This task calls for copying every line of the records that includes the word "ring".

===== ENTRIES SHOWN =====

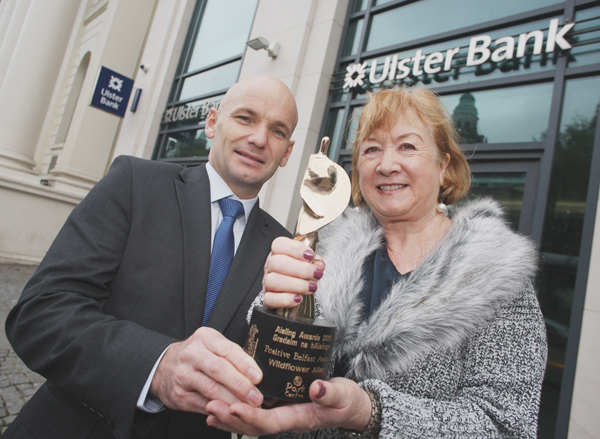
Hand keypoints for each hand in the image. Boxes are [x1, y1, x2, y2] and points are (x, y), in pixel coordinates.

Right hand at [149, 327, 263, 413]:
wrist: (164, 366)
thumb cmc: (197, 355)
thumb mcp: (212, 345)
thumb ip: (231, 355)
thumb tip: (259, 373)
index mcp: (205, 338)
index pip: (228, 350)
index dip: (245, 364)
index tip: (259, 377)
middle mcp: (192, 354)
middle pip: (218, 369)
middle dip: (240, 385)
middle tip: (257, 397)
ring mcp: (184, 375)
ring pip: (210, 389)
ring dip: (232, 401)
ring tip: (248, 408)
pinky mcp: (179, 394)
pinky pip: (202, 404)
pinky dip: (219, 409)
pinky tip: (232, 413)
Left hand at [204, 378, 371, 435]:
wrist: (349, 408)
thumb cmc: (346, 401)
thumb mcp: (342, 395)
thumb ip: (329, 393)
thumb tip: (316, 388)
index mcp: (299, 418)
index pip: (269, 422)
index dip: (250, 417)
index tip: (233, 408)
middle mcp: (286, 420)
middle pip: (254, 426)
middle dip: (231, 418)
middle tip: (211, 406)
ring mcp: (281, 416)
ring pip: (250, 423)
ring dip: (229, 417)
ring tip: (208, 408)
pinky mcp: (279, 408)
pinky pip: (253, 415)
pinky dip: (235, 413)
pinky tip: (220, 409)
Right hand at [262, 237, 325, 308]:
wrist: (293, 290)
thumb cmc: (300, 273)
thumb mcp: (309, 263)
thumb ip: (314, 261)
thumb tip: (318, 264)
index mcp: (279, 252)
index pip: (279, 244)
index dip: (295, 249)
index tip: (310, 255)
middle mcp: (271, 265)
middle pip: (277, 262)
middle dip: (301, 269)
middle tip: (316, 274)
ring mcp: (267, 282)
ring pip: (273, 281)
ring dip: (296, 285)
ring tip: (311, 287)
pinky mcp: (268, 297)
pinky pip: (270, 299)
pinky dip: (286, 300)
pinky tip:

=====

* **EXERCISE RESULT**
ring mcp: (184, 375)
ring pip: (210, 389)
ring dip: (232, 401)
ring tip: (248, 408)
ring mcp: (281, 416)
ring pip: (250, 423)
ring dip: (229, 417)
ring tip: (208, 408)
ring mcp: (267, 282)
ring pip: (273, 281)
ring dip: (296, 285)
ring tip: (311, 287)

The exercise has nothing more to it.